И по форме задуманное представилось Ефиму необычным: и роман, и сказка, и поэма, и драма… Все жанры будут породнены там меж собой! Вообразилось ему нечто свободное, раскованное, как сама выдумка…
Реальность, однако, через короткое время напомнила о себе… Под суховейными июльскими ветрами рожь запела древние жнивные песни. Вся деревня снова от темна до темна жила на своих полосках, опять Ефиму было не до фантазий и затей…
А тут еще пришли вести о разгоне Государственной Думы, об убийстве ее члена Герценштейна…
За этими вестями подоспели новые — о восстании в Свеаборге и Кронштадте, где вроде бы дело дошло до настоящих сражений на суше и на море. Приходили слухи, будто и на Волге было неспокойно.
Новости Ефим получал от Алексана Семенова. Добавляли тревоги и разговоры однодеревенцев о том, что всему Поволжью лето грозит полным неурожаем.
Тут, на севере, в лесах, засуха не сказалась так губительно, но и здешние хлеба, измытаренные жарынью, налились плохо. За все лето только и был почти один настоящий дождь.
Бесплодицей разверзалась над округой глубь неба, жидкие хлеба омертвело стояли под ней. Было что-то погибельное, зловещее в раскаленной утробе июльских дней, звенящей будто корчага, только что выставленная из гончарной печи…
Эти каленые дни страды с их дымно-желтым соломенным светом, бьющим в глаза отовсюду, эти ослепляющие и оглушающие дни, перемеженные с тьмой теплых душноватых ночей… Ефим жил среди них в полсознания. Вспомнилось ему засушливое лето 1900 года, тогда душа его так тяготилась здесь, он рвался отсюда и уехал, чтоб вернуться лишь через пять лет… Теперь уехать ему было некуда, да и не смог бы он, не пожелал бы: тут, в Шаблове, было его дело, тут была его работа…
Время для своих занятий Ефим урывал у ночей. По утрам мать грубо будила его и, пока он собирался, едва придя в себя, кричала: «Ефим! Жать надо идти! Какого ада ты не шевелишься?! Ровно как мельнишный вал — еле поворачиваешься. За диковинами своими опять просидел до петухов! Не рада и жисте с таким помощничком, разорви тебя горой!..»

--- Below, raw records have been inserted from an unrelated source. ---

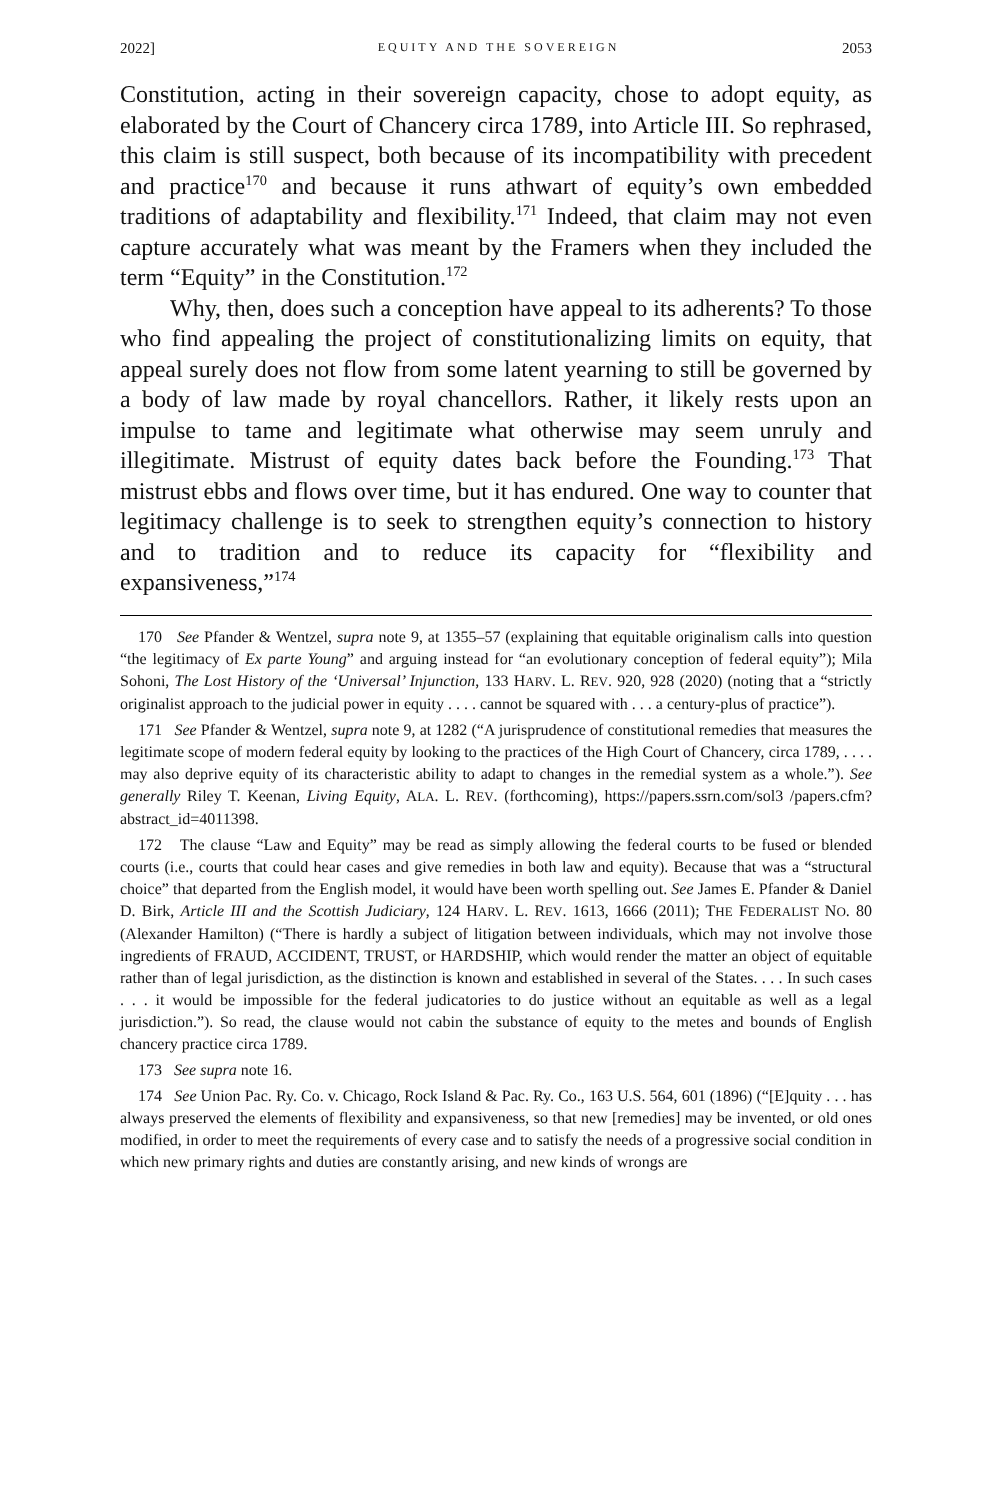2022] EQUITY AND THE SOVEREIGN 2053
Constitution, acting in their sovereign capacity, chose to adopt equity, as elaborated by the Court of Chancery circa 1789, into Article III. So rephrased, this claim is still suspect, both because of its incompatibility with precedent and practice<sup>170</sup> and because it runs athwart of equity’s own embedded traditions of adaptability and flexibility.<sup>171</sup> Indeed, that claim may not even capture accurately what was meant by the Framers when they included the term “Equity” in the Constitution.<sup>172</sup>
Why, then, does such a conception have appeal to its adherents? To those who find appealing the project of constitutionalizing limits on equity, that appeal surely does not flow from some latent yearning to still be governed by a body of law made by royal chancellors. Rather, it likely rests upon an impulse to tame and legitimate what otherwise may seem unruly and illegitimate. Mistrust of equity dates back before the Founding.<sup>173</sup> That mistrust ebbs and flows over time, but it has endured. One way to counter that legitimacy challenge is to seek to strengthen equity’s connection to history and to tradition and to reduce its capacity for “flexibility and expansiveness,”<sup>174</sup>
170 See Pfander & Wentzel, supra note 9, at 1355–57 (explaining that equitable originalism calls into question “the legitimacy of Ex parte Young” and arguing instead for “an evolutionary conception of federal equity”); Mila Sohoni, The Lost History of the ‘Universal’ Injunction, 133 HARV. L. REV. 920, 928 (2020) (noting that a “strictly originalist approach to the judicial power in equity . . . . cannot be squared with . . . a century-plus of practice”).
171 See Pfander & Wentzel, supra note 9, at 1282 (“A jurisprudence of constitutional remedies that measures the legitimate scope of modern federal equity by looking to the practices of the High Court of Chancery, circa 1789, . . . . may also deprive equity of its characteristic ability to adapt to changes in the remedial system as a whole.”). See generally Riley T. Keenan, Living Equity, ALA. L. REV. (forthcoming), https://papers.ssrn.com/sol3 /papers.cfm?abstract_id=4011398.
172 The clause “Law and Equity” may be read as simply allowing the federal courts to be fused or blended courts (i.e., courts that could hear cases and give remedies in both law and equity). Because that was a “structural choice” that departed from the English model, it would have been worth spelling out. See James E. Pfander & Daniel D. Birk, Article III and the Scottish Judiciary, 124 HARV. L. REV. 1613, 1666 (2011); THE FEDERALIST NO. 80 (Alexander Hamilton) (“There is hardly a subject of litigation between individuals, which may not involve those ingredients of FRAUD, ACCIDENT, TRUST, or HARDSHIP, which would render the matter an object of equitable rather than of legal jurisdiction, as the distinction is known and established in several of the States. . . . In such cases . . . it would be impossible for the federal judicatories to do justice without an equitable as well as a legal jurisdiction.”). So read, the clause would not cabin the substance of equity to the metes and bounds of English chancery practice circa 1789.
173 See supra note 16.
174 See Union Pac. Ry. Co. v. Chicago, Rock Island & Pac. Ry. Co., 163 U.S. 564, 601 (1896) (“[E]quity . . . has always preserved the elements of flexibility and expansiveness, so that new [remedies] may be invented, or old ones modified, in order to meet the requirements of every case and to satisfy the needs of a progressive social condition in which new primary rights and duties are constantly arising, and new kinds of wrongs are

Ефим только горько усмехался, позавтракав, брал серп и брел вслед за своей ватагой в поле. А в памяти все всплывало то, чем жил среди минувшей ночи наедине с листами бумаги, будто перевоплощенный. Опять он был Марком Бесчастным. Даже в коротких, неспокойных снах не расставался со своим двойником…

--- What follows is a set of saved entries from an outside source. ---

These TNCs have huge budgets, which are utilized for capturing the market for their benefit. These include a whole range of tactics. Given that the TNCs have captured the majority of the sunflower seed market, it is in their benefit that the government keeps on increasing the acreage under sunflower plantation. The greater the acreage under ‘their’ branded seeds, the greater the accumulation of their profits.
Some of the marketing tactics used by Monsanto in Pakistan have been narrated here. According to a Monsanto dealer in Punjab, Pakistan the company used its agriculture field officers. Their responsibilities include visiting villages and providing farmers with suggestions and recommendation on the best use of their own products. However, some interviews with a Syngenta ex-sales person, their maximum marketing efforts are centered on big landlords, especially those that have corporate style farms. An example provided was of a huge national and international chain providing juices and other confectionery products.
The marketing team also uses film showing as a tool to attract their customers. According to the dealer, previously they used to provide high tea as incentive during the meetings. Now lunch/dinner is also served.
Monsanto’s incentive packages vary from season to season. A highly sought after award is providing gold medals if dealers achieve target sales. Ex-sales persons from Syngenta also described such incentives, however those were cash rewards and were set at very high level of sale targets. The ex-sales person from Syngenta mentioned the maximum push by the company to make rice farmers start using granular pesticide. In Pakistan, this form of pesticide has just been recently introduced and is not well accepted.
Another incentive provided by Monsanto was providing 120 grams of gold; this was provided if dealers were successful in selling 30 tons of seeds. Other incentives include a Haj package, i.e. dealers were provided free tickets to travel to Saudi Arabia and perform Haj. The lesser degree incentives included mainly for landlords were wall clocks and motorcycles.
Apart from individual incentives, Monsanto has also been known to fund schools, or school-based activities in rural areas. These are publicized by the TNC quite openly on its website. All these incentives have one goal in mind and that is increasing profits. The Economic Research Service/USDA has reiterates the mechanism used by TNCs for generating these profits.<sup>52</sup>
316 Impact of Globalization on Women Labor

Мать и по дороге в поле бранила его, он же ее почти и не слышал, для него звучали совсем иные слова…
«Сюда! Сюда! Ко мне все хоры новых снов и сказок быстротечных! Глядите на меня и на людей очами полными сиянья!..» — с этими словами, жившими в нем как песня, расставался он на рассвете, когда разбудила мать, и они снова вернулись к нему… И снова он видел себя окруженным улыбающимися детьми, идущими с ним по цветущему лугу.
Жнет Ефим зрелую рожь, обвеянную от росы ветерком, обсушенную солнцем, взошедшим над лесным краем Заунжья, весь как будто ушел в работу… И вдруг остановится и глядит в задумчивости на зыбкую стену ржаных стеблей, таких хрупких в коленцах… Усатые тощие колоски светятся живым мягким светом, эта полоска светлела день ото дня… И улыбнется Ефим, окинув ее взглядом, и перекочует взгляд его на желтеющие соседние полоски, а с них — дальше…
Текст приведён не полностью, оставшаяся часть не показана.